**Extract provided**.
== == ==
The Palatine Gallery in Florence Medici's art treasures
The Palatine Gallery in Florence houses the part of the collection once belonging to the Medici which did not find a home at the Uffizi Gallery. The House of Lorraine decided that this immense artistic patrimony deserved a home worthy of it and thus reserved these luxurious quarters to its display.
The paintings and sculptures are not in chronological or thematic order but as the rulers of the House of Lorraine placed them, probably following the former layout of the Medici's, in a purely decorative manner. Most of the works in the collection are by the most famous artists of the 16th and 17th centuries. The visitor can find in these rooms the greatest number of works by Raphael and Andrea del Sarto, but also paintings by Botticelli, Titian, Bronzino, Caravaggio, Pontormo, Rosso Fiorentino, Murillo, Rubens, Van Dyck and many others. There are more than a thousand exhibits on display in the 35 rooms.
On the ceilings of the first five rooms is a cycle of frescoes with the theme of the education of the prince by the gods. The work was begun by Pietro da Cortona between 1641 and 1647, and was completed by his pupil, Ciro Ferri. It begins with the prince being taken from venus (love) by Minerva (knowledge) and then presented to the god Apollo, the teacher of sciences , Mars, the tutor of the art of warfare, and Jupiter the master of command. In the last room the prince arrives in Olympus where Saturn awaits. The protagonists of the frescoes give their names to the five rooms which house the most splendid masterpieces in the gallery. In the Venus room is the statue of the godness by Antonio Canova, commissioned by Napoleon as a replacement for the Medici Venus which the emperor took with him to Paris.
== == ==
[Multi-view scene reconstruction data]
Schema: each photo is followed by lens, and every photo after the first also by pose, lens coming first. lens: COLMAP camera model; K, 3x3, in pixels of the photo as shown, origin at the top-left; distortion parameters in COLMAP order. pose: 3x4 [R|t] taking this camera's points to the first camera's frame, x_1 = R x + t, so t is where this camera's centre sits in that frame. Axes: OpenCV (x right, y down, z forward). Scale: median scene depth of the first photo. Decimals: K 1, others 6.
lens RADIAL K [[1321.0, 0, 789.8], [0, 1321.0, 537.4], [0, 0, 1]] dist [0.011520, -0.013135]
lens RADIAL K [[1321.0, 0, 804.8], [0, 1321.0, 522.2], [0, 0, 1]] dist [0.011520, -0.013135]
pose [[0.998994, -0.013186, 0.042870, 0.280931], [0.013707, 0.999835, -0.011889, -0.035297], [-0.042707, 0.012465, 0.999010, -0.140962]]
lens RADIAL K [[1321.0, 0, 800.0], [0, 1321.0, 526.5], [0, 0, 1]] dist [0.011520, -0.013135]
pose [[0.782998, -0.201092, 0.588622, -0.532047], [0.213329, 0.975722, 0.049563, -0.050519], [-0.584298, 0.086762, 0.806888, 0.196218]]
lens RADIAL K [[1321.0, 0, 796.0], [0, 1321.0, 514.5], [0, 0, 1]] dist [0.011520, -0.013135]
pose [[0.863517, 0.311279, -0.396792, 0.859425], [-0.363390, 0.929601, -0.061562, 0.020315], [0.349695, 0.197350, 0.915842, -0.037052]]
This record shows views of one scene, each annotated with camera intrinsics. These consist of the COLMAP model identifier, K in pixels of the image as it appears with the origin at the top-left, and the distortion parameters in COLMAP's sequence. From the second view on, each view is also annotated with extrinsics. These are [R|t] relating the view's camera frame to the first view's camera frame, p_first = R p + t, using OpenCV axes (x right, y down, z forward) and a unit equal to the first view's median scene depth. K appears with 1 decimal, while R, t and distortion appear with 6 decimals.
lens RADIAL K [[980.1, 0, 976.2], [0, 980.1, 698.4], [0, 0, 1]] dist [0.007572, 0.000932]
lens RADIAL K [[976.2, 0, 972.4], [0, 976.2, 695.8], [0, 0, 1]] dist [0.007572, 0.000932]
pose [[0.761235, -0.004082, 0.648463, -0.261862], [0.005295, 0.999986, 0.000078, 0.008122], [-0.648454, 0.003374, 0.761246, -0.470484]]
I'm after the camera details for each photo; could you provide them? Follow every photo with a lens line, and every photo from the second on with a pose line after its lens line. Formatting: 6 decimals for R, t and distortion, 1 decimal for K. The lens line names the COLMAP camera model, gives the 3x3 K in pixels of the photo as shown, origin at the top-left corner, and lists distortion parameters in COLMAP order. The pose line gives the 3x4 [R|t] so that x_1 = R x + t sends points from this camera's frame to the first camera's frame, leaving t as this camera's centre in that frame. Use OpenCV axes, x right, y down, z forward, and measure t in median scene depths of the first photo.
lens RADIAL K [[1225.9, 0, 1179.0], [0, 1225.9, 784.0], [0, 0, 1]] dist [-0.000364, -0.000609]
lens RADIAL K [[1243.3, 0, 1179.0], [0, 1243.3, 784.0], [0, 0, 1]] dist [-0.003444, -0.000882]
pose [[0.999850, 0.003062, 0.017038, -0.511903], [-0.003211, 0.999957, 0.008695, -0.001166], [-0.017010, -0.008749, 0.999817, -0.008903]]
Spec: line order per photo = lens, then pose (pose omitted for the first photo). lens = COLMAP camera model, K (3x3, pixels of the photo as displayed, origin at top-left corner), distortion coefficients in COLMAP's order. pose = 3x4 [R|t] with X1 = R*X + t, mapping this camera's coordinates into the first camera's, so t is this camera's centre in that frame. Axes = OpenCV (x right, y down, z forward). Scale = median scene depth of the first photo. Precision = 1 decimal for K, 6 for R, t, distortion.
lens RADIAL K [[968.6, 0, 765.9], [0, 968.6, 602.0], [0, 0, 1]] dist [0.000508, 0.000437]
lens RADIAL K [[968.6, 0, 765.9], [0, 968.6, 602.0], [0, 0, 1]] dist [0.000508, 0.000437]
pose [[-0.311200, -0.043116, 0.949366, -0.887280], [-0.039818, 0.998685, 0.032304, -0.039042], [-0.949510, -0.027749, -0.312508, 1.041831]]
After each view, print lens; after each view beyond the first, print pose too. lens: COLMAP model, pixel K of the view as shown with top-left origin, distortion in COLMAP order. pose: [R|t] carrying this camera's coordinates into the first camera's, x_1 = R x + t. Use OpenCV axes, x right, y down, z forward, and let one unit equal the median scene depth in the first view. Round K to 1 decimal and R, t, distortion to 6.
== == ==
From the text on the Palatine Gallery, reproduce word for word the part that begins with the words containing "On the ceilings" and ends with "him to Paris.".

**Result**.
On the ceilings of the first five rooms is a cycle of frescoes with the theme of the education of the prince by the gods. The work was begun by Pietro da Cortona between 1641 and 1647, and was completed by his pupil, Ciro Ferri. It begins with the prince being taken from venus (love) by Minerva (knowledge) and then presented to the god Apollo, the teacher of sciences , Mars, the tutor of the art of warfare, and Jupiter the master of command. In the last room the prince arrives in Olympus where Saturn awaits. The protagonists of the frescoes give their names to the five rooms which house the most splendid masterpieces in the gallery. In the Venus room is the statue of the godness by Antonio Canova, commissioned by Napoleon as a replacement for the Medici Venus which the emperor took with him to Paris.